Source records:
'''

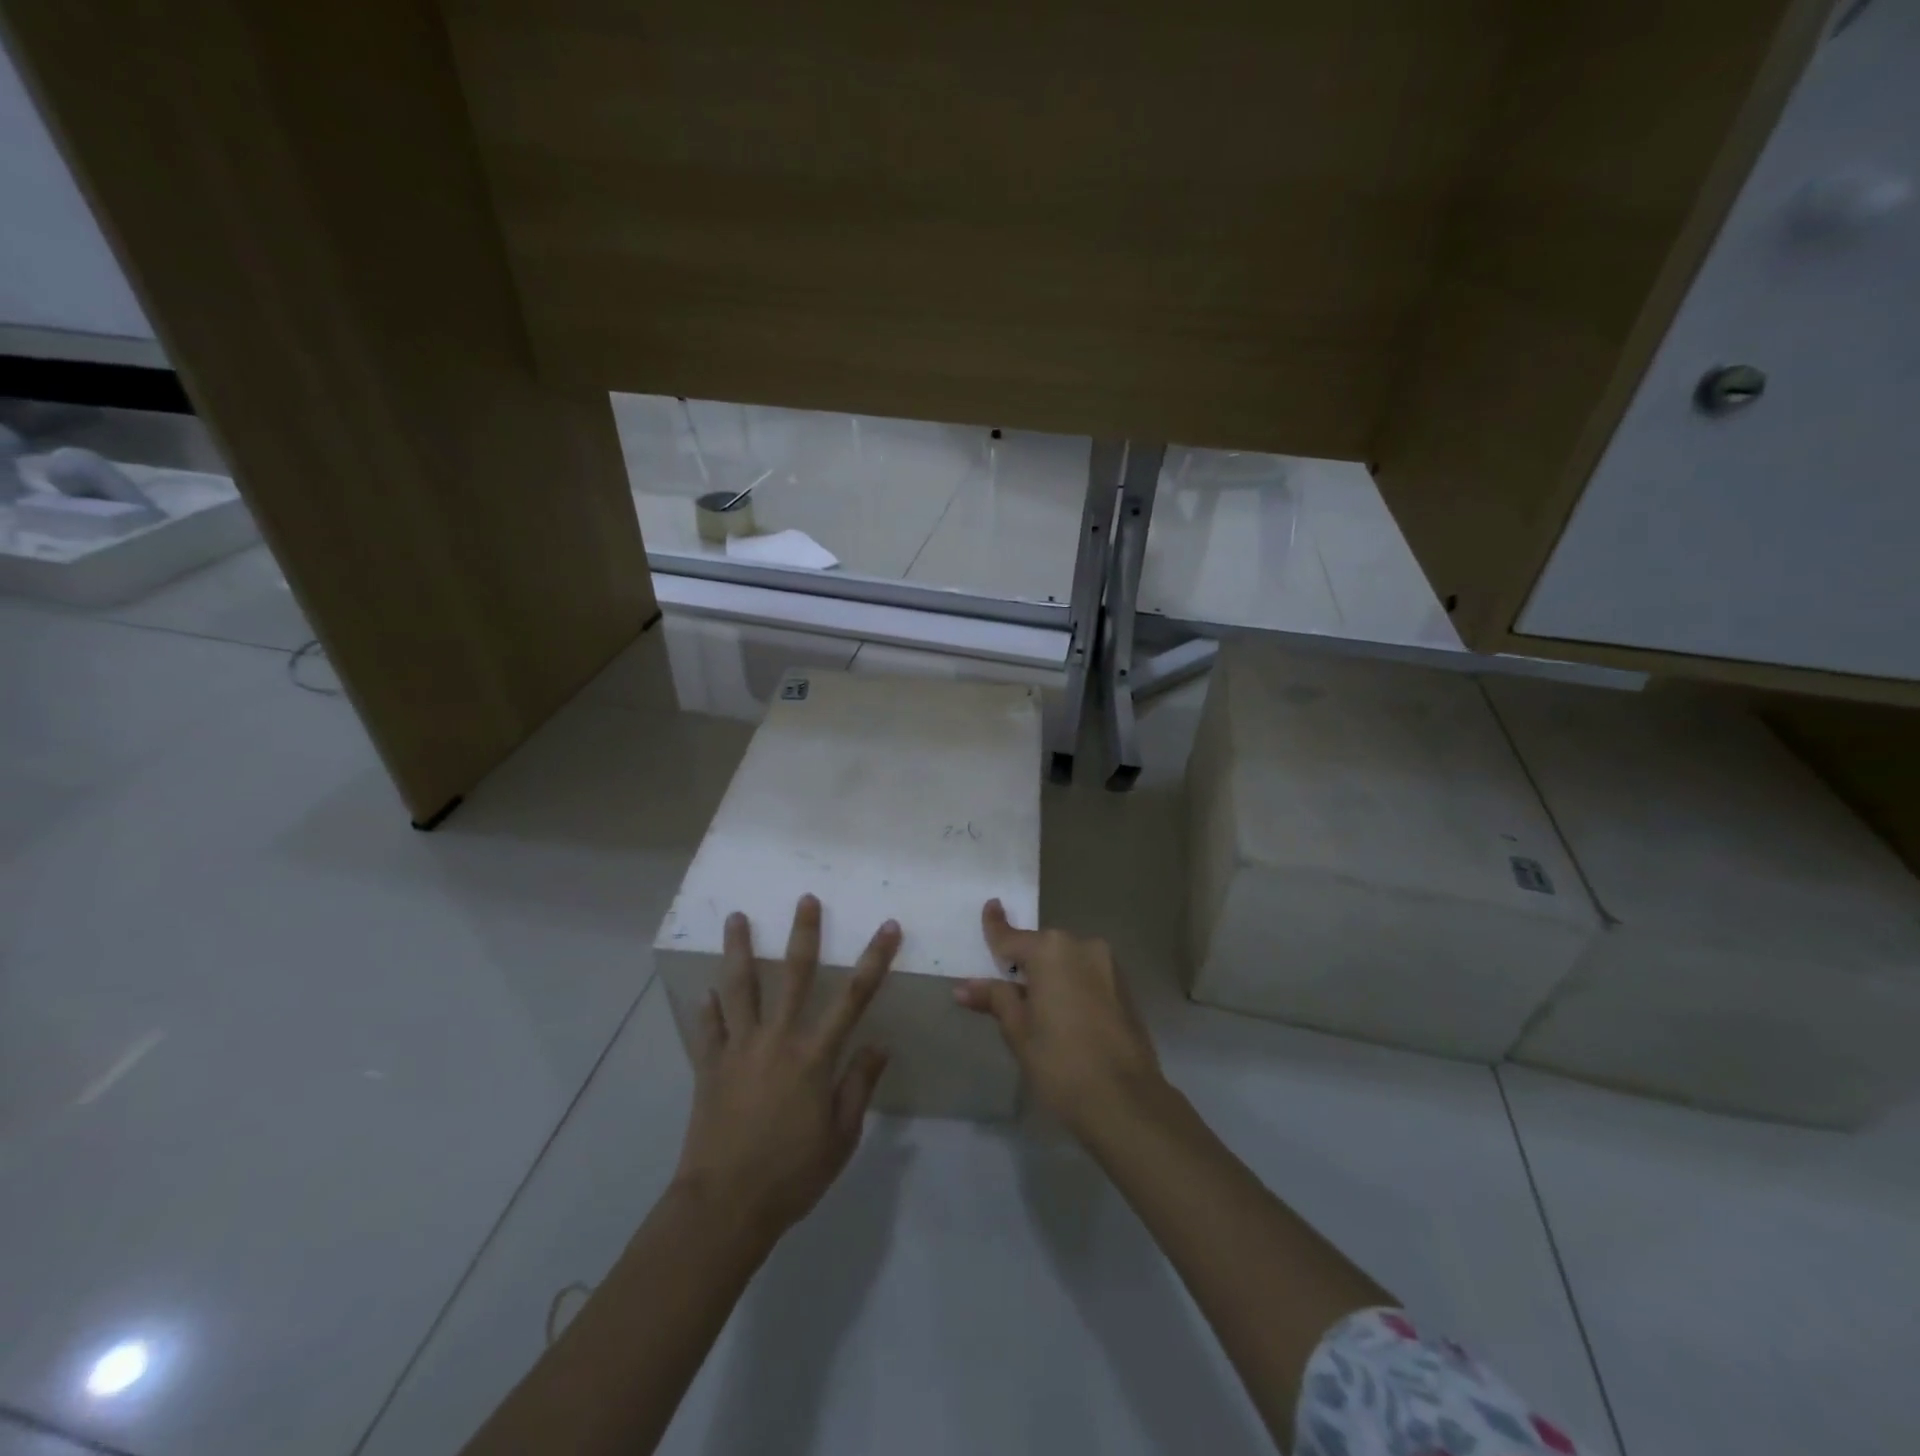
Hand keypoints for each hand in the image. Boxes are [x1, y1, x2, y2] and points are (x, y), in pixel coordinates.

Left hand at [673, 895, 898, 1237]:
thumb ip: (859, 1085)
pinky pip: (708, 1028)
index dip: (874, 959)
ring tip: (736, 917)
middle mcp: (777, 1040)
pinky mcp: (709, 1066)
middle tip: (805, 899)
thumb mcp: (841, 1137)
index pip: (854, 997)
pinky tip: (706, 991)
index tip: (888, 927)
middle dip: (803, 934)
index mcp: (814, 1056)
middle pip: (793, 975)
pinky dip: (708, 1007)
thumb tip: (879, 1044)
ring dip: (738, 950)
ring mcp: (739, 1049)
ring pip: (739, 987)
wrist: (724, 1207)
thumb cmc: (792, 1174)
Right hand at [955, 899, 1165, 1138]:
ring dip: (1050, 975)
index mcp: (1051, 950)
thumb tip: (963, 987)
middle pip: (1042, 948)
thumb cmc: (1061, 1062)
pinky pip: (1086, 976)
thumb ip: (995, 999)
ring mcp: (1108, 965)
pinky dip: (1071, 986)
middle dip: (1024, 961)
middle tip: (1005, 985)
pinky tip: (1063, 1015)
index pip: (1012, 937)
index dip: (996, 925)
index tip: (991, 905)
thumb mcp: (1018, 1030)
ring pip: (1067, 962)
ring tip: (1036, 1008)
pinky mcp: (1124, 987)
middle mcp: (1082, 946)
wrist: (1126, 1101)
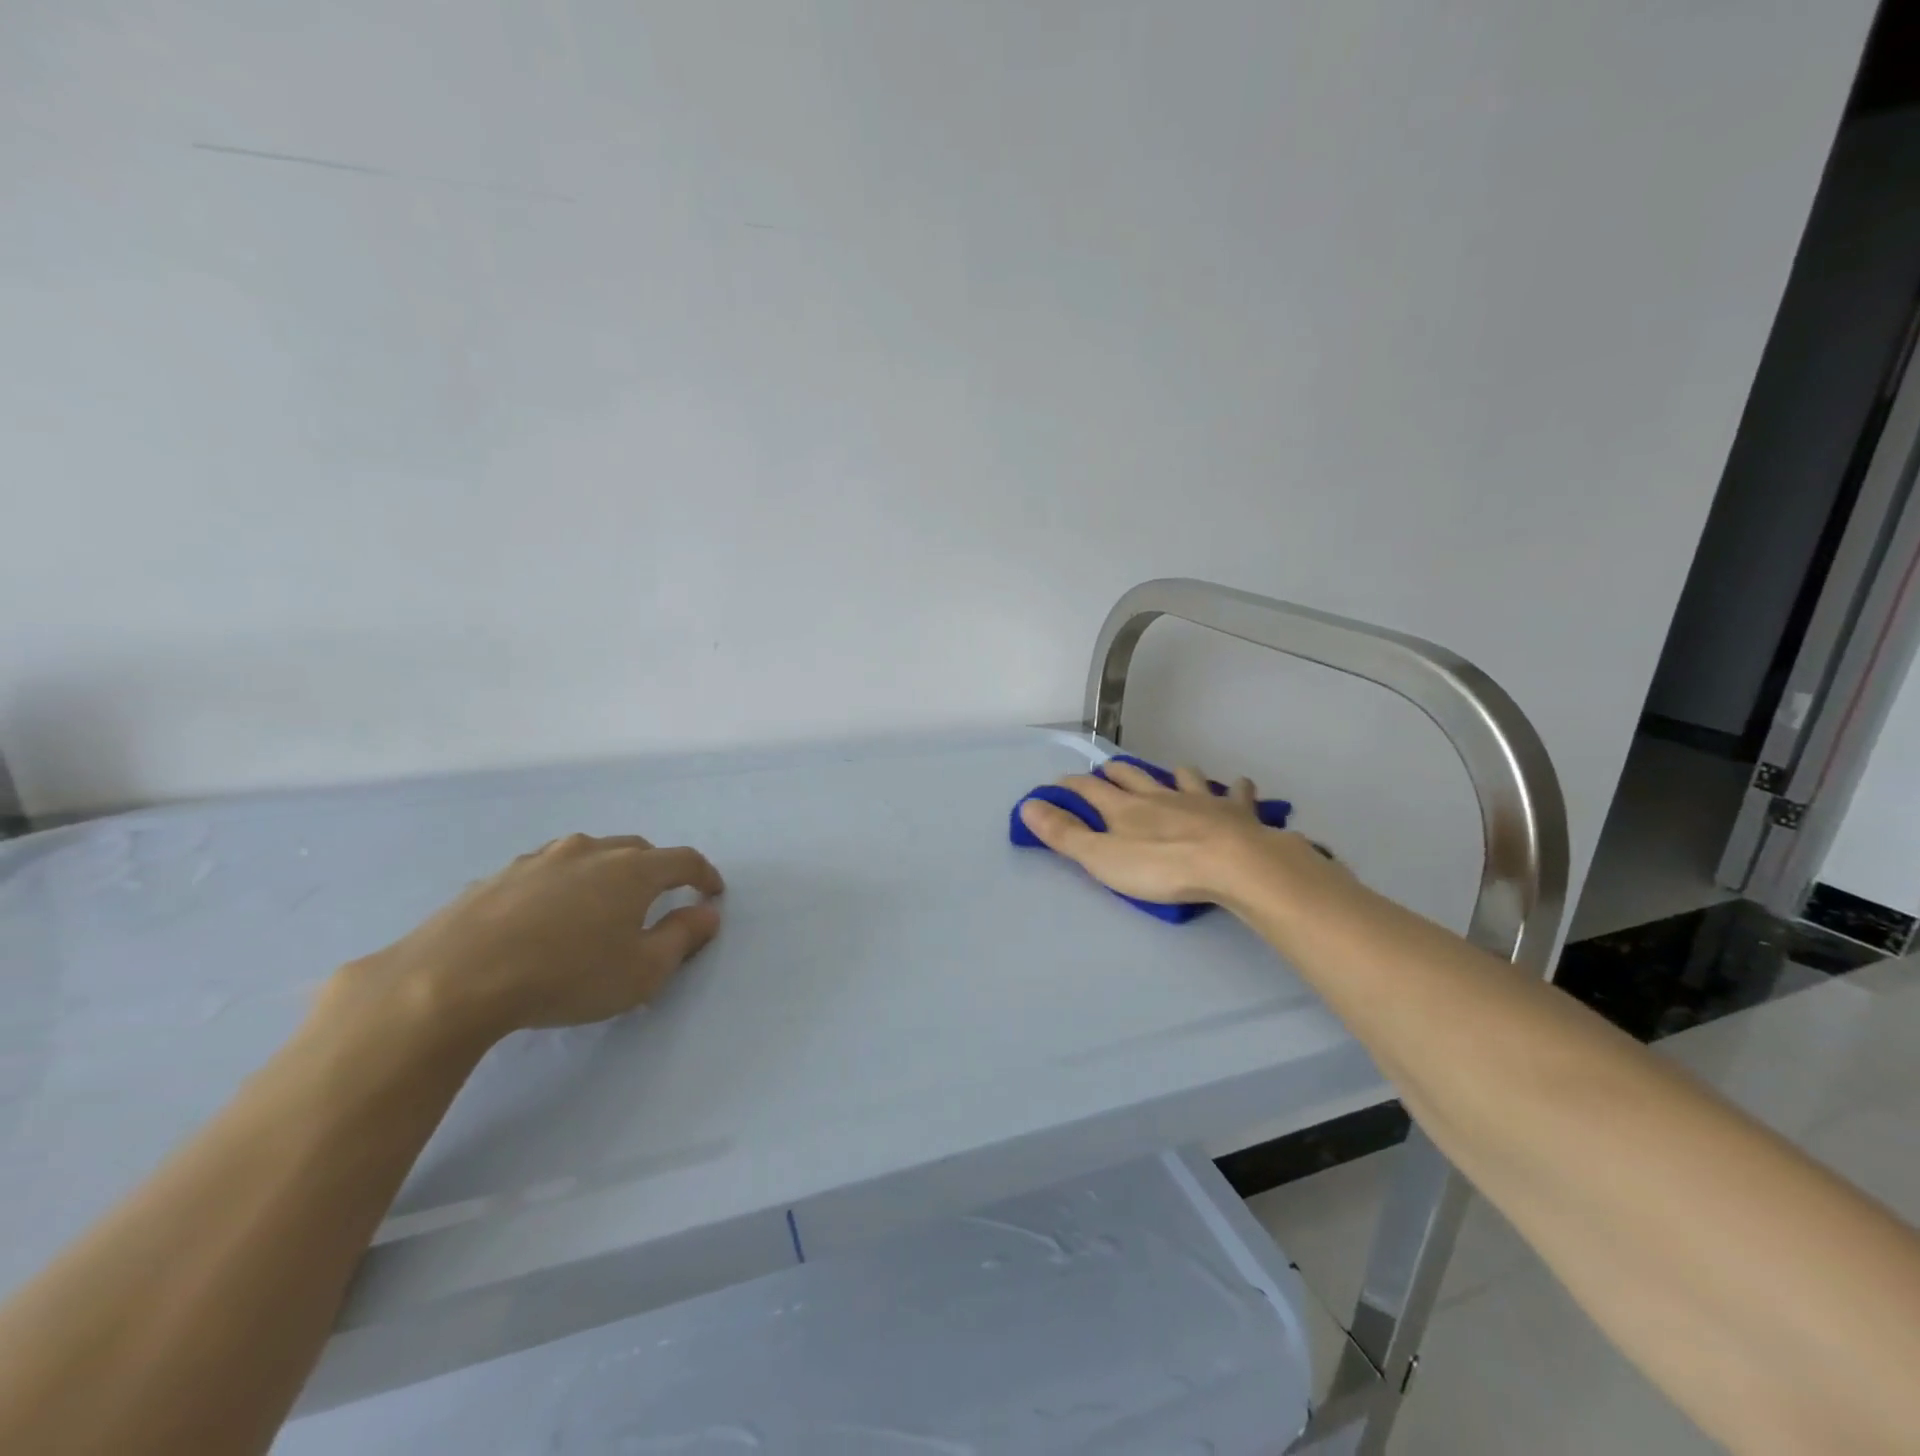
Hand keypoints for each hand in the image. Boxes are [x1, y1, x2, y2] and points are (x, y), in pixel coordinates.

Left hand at [323, 833, 724, 1048]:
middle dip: (657, 870)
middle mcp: (591, 851)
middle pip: (638, 850)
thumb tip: (707, 914)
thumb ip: (682, 937)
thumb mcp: (642, 971)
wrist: (454, 979)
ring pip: (590, 854)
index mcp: (633, 870)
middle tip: (659, 899)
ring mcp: (541, 858)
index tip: (712, 893)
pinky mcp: (500, 874)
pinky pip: (548, 870)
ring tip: (603, 903)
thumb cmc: (566, 975)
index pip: (684, 860)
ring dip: (608, 873)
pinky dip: (564, 884)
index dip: (704, 875)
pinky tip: (548, 914)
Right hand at [1018, 759, 1281, 904]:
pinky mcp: (1236, 812)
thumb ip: (1065, 834)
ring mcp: (1200, 800)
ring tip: (1172, 775)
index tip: (1059, 784)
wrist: (1234, 865)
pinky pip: (1236, 793)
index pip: (1090, 788)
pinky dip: (1235, 788)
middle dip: (1117, 771)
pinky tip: (1238, 786)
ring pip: (1183, 777)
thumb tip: (1028, 805)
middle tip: (1108, 772)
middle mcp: (1159, 796)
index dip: (1072, 784)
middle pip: (1133, 775)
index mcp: (1125, 808)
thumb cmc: (1162, 866)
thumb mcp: (1102, 857)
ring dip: (1174, 774)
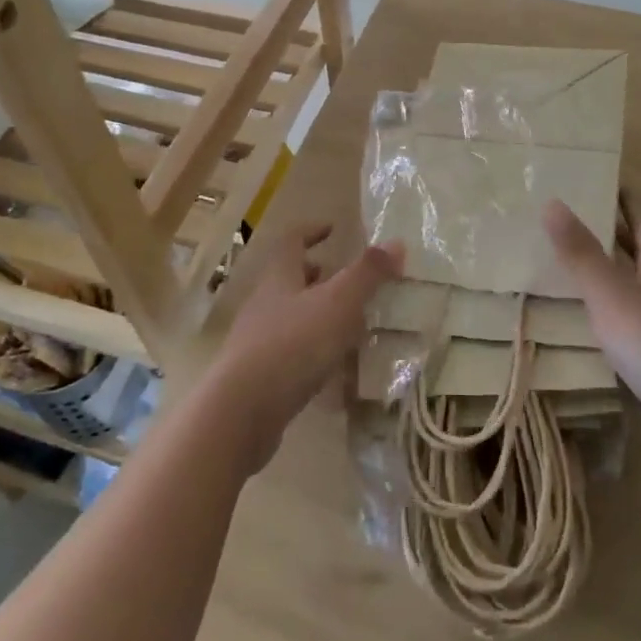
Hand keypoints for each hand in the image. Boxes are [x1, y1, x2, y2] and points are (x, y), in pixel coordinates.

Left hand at [206, 225, 403, 472]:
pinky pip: (290, 351)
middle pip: (290, 278)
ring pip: (291, 315)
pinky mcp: (258, 375)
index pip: (293, 240)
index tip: (333, 229)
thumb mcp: (338, 303)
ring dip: (317, 314)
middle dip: (318, 275)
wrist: (242, 411)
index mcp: (280, 276)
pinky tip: (332, 367)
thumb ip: (368, 273)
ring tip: (349, 324)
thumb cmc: (293, 344)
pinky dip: (312, 350)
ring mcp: (257, 339)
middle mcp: (265, 302)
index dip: (312, 231)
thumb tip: (397, 243)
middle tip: (347, 280)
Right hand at [544, 198, 640, 476]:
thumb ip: (580, 252)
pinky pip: (634, 332)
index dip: (626, 201)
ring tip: (572, 271)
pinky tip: (591, 330)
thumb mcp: (610, 293)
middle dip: (616, 237)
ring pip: (638, 295)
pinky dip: (612, 321)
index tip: (605, 181)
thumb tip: (552, 202)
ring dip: (611, 280)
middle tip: (576, 221)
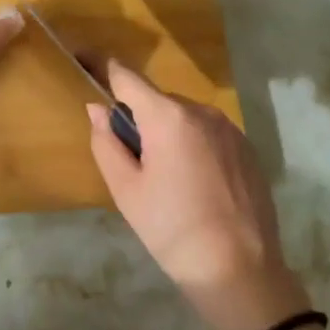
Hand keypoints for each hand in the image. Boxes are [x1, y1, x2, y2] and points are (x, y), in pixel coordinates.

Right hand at [86, 62, 311, 329]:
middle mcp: (201, 111)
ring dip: (166, 132)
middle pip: (156, 100)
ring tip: (165, 179)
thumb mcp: (126, 190)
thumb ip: (106, 142)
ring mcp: (230, 129)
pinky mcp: (247, 148)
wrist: (241, 272)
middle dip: (138, 117)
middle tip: (129, 159)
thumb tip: (98, 109)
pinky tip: (195, 185)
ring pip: (183, 118)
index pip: (125, 76)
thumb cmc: (172, 230)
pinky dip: (192, 145)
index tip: (81, 57)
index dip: (100, 65)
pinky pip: (207, 133)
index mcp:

'''

Exercise:
Line by line, write out the material exactly, leaving the images out.

Solution to the problem:
Hand keypoints for each hand in the image. Boxes are [x1, y1, x2, y2] and points are (x, y), in pixel coordinates.

Left hand at [673, 895, 898, 1237]:
thumb ip: (859, 1085)
pinky pip: (708, 1028)
index dip: (874, 959)
ring tip: (736, 917)
middle mcp: (777, 1040)
pinky mcp: (709, 1066)
middle tip: (805, 899)
thumb mcp: (841, 1137)
index pip: (854, 997)
pinky tip: (706, 991)
index tip: (888, 927)
middle dip: (803, 934)
index mcp: (814, 1056)
middle pip: (793, 975)
pinky dip: (708, 1007)
thumb tip: (879, 1044)
ring dip: (738, 950)
ring mcp: (739, 1049)
ring pip: (739, 987)
wrist: (724, 1207)
thumb cmc: (792, 1174)
Right hand at [955, 899, 1165, 1138]:
ring dip: (1050, 975)
index mcp: (1051, 950)
thumb tip: (963, 987)
middle pip: (1042, 948)
thumb cmc: (1061, 1062)
pinky pip: (1086, 976)
thumb ip: (995, 999)
ring mcp: (1108, 965)
pinky dip: (1071, 986)
middle dip: (1024, 961)
middle tip: (1005, 985)
pinky tip: (1063, 1015)
index pip: (1012, 937)
index dip: (996, 925)
index tip: (991, 905)
thumb mcp: (1018, 1030)
ring pip: (1067, 962)
ring tip: (1036, 1008)
pinky mcp: (1124, 987)
middle mcp: (1082, 946)
wrist: (1126, 1101)
Hand keypoints for each hand in the image. Boxes are [x1, y1, x2, y2] and points are (x, y), in pixel coordinates.

Left hand at [323, 833, 724, 1048]:
middle dip: (657, 870)
middle mcp: (591, 851)
middle pip: (638, 850)
thumb tip: (707, 914)
thumb ip: (682, 937)
thumb mcp: (642, 971)
wrist: (454, 979)
ring pip: (590, 854)
index mcp: (633, 870)
middle tip: (659, 899)
ring mcp: (541, 858)
index tip: (712, 893)
pinky mcp: (500, 874)
pinky pip: (548, 870)
ring tip: (603, 903)
thumb cmc: (566, 975)
index pip: (684, 860)
ring dip: (608, 873)
pinky dip: (564, 884)
index dip: (704, 875)
pinky tip: (548, 914)
Right hand at [1018, 759, 1281, 904]:
pinky mcp: (1236, 812)
thumb ip: (1065, 834)
ring mcp: (1200, 800)
ring tip: (1172, 775)
index tip: (1059, 784)
wrist: (1234, 865)
pinky pip: (1236, 793)
index pip: (1090, 788)
pinky dip: (1235, 788)
middle dip: (1117, 771)
pinky tip: (1238, 786)
ring pip: (1183, 777)
thumb tip: (1028, 805)
middle tip: (1108, 772)
middle mcp: (1159, 796)
index dip: (1072, 784)
middle pip: (1133, 775)
index mcp: (1125, 808)
thumb cmc: (1162, 866)
thumb mcp: (1102, 857)
ring dip: (1174, 774)
Hand keypoints for each hand in the image. Boxes are [x1, y1, x2, y2] and points are (x, y), in pixel coordinates.

Left hand at [206, 225, 403, 472]:
pinky pip: (290, 351)
middle pip: (290, 278)
ring pip: (291, 315)
pinky mcp: (258, 375)
index pip: (293, 240)
index tip: (333, 229)
thumb mcp: (338, 303)
ring dip: (317, 314)
middle dip: (318, 275)
wrist: (242, 411)
index mcp: (280, 276)
pinky tip: (332, 367)
thumb ip: (368, 273)
ring tip: (349, 324)
thumb cmc: (293, 344)
pinky dip: (312, 350)
ring mcp: (257, 339)
middle mcp: (265, 302)
index dip: (312, 231)
thumb tip: (397, 243)
middle tip: (347, 280)
Right hand at [544, 198, 640, 476]:
thumb ip: (580, 252)
pinky pip: (634, 332)
index dip: (626, 201)
ring tip: (572, 271)
pinky tip: (591, 330)
thumb mcp: (610, 293)
middle dip: (616, 237)
ring pip: (638, 295)
pinky dip: (612, 321)
index tip: (605, 181)
thumb tip: (552, 202)
ring dip: (611, 280)
middle tip: (576, 221)
Hand keypoints for each hand in the image. Boxes are [x1, y1, x2, y2] and points are (x, y), in pixel coordinates.

Right hand at [86, 62, 311, 329]:
middle mcp: (201, 111)
ring dip: (166, 132)
middle pip: (156, 100)
ring tip: (165, 179)
thumb mcp: (126, 190)
thumb ip: (106, 142)
ring mcp: (230, 129)
pinky mcp: (247, 148)
wrist: (241, 272)
middle dip: (138, 117)
middle tip: (129, 159)
thumb tip: (98, 109)
pinky tip: (195, 185)
ring pip: (183, 118)
index pip: (125, 76)
thumb cmc: (172, 230)
pinky dip: (192, 145)
index tip: (81, 57)
index dip: (100, 65)
pinky pip: (207, 133)
index mcp:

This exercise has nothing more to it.